By contrast, the ethics of care began with the fact that every individual is born into close human relationships, which are and remain primary in the development of personal identity, well-being, and development. That seems to be more or less universally true, across cultures. What matters, then, was how these relationships, with each other, between larger groups, and with the environment at large, can best be protected and grown. It’s not that individual rights, and the principles of justice associated with it, were dispensed with, rather that relationship came first. This idea and reality was captured in the phrase ‘the ethics of care’.
I think there is a lot to be said for this idea, and I want to look at it more closely in writing about community. Perhaps that’s enough to be going on with. Trust, respect, care, rights, justice — these are each heady terms, each with a long reach, and if they do all sit together inside the idea of community then there is a lot to talk about.

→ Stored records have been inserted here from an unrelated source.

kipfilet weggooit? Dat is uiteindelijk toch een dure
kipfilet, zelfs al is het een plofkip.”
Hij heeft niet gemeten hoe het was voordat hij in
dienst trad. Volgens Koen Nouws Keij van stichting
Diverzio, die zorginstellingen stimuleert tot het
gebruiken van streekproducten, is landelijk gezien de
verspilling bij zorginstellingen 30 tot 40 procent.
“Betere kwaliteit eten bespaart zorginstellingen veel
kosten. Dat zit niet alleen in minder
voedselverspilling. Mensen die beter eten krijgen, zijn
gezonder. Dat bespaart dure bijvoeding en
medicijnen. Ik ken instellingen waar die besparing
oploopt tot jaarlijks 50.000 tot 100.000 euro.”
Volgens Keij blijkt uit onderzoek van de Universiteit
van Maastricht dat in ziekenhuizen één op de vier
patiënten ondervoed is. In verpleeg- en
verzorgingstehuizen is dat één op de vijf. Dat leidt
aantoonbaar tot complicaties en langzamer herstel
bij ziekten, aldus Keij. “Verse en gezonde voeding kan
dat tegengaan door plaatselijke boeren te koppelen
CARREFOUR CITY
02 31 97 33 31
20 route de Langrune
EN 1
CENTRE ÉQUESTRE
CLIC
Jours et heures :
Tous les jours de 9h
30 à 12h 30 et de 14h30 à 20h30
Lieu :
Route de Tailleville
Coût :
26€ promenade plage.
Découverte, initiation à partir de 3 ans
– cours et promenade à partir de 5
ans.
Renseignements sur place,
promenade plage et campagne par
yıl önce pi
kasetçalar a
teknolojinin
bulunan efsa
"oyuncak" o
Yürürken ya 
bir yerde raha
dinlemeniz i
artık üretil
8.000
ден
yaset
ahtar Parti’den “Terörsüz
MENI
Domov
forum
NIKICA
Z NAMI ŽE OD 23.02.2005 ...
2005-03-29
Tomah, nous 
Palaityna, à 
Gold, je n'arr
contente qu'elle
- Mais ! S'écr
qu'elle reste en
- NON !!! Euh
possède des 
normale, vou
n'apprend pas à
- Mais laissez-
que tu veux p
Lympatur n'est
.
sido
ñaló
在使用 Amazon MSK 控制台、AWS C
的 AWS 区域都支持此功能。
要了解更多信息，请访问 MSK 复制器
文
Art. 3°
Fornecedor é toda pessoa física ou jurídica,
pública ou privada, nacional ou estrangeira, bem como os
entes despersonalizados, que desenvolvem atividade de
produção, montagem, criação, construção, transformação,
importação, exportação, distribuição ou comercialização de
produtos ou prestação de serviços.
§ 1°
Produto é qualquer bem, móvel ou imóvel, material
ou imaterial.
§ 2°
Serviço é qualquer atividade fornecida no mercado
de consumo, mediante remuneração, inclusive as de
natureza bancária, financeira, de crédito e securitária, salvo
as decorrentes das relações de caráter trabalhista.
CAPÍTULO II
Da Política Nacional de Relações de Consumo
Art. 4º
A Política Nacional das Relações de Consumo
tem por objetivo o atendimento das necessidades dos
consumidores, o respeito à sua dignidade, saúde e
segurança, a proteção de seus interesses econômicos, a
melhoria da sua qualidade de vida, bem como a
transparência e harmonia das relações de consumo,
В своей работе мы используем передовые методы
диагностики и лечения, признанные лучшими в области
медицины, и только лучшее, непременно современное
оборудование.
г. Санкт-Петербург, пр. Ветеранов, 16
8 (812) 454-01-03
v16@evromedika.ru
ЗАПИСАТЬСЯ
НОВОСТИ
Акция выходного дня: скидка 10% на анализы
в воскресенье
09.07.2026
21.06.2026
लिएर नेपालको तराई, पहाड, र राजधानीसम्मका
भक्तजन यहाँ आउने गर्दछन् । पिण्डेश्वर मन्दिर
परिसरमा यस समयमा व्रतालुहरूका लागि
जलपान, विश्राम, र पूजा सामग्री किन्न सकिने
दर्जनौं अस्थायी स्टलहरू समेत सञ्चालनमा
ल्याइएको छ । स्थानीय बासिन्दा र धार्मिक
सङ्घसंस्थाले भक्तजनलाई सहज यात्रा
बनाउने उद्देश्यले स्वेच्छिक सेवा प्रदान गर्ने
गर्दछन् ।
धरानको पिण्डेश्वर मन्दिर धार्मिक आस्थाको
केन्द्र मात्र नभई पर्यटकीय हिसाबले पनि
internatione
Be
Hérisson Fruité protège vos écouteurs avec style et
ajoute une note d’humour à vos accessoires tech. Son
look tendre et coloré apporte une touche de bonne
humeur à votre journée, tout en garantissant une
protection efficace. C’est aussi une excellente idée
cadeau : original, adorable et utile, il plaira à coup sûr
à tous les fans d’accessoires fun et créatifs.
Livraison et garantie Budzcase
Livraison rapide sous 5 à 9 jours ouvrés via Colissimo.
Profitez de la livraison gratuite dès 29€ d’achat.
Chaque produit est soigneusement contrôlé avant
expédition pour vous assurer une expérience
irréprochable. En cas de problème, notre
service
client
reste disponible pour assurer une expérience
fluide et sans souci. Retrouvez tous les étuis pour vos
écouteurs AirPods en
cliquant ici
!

As I’ve said, I’m not in this book particularly drawing on the discipline of sociology — while not unreasonably dismissing it either — simply reflecting more on our ordinary, common experience. Having said that, we will take good insights from wherever they present themselves, even from sociology texts. So in 1987 M. Scott Peck wrote:
‘If we are going to use the word “community” meaningfully we must restrict it to a group of individuals who have learned how to communicate honestly with each other, whose relationships go deeper than their masks of composure, and who have developed some sufficient commitment to rejoice together, mourn together, and to delight in each other, make others’ conditions our own.[5]‘
That is a description of just what we are discussing, in our stories, and said rather beautifully. There are other thoughts of a similar kind that could no doubt be added, but certainly these are some of the relationship words that sit at the centre of the wide fabric of care, as it makes community.
Here is one way to think about it; a thought experiment, if you like. Imagine, to begin with, a pristine, natural place, on a coast, let us say, looking out to the horizon. Like many, even most, of these places, here too it is being opened to development. Land titles are created, land is sold, and houses begin to appear. Most of the buyers and occupants have come for the position of the place and its beautiful sea views. As houses begin to cover the ground, someone sets up a local store, although most of the shopping is still done in the nearest small town. More people come to stay.
So our question — my question to you, as we talk together — is this: at what point do we feel it natural to call these people, in this place, a community? And why? What is the ordinary life, the ordinary experience, which is here attaching meaning to the word?
The answer, I’m going to suggest, may be: when care appears. I’ll take up that challenge in the next chapter.
[1] Duneier, M, Slim’s table: race, respectability, and masculinity, The University of Chicago Press, Chicago, 1992.
[2] R Sennett, Together: the rituals, pleasures & politics of cooperation, Penguin Books, London, 2010.
[3] S Laugier, ‘Ordinary realism in ethics’, in F Vosman, A Baart, and J Hoffman, eds, The Ethics of Care: the state of the art, Peeters Publishers, Leuven, Belgium, 2021, pp 113-136.
[4] C Gilligan, In a different voice, Harvard University Press, Cambridge MA, 1982/1993.
[5] M S Peck, 1987, The different drum, Simon & Schuster, New York, 1987, p 59. Quoted in J Bruhn,The Sociology of Community Connections, Second edn, Springer Science & Business Media B.V., Dordrecht, The Netherlands, 2011, p 11.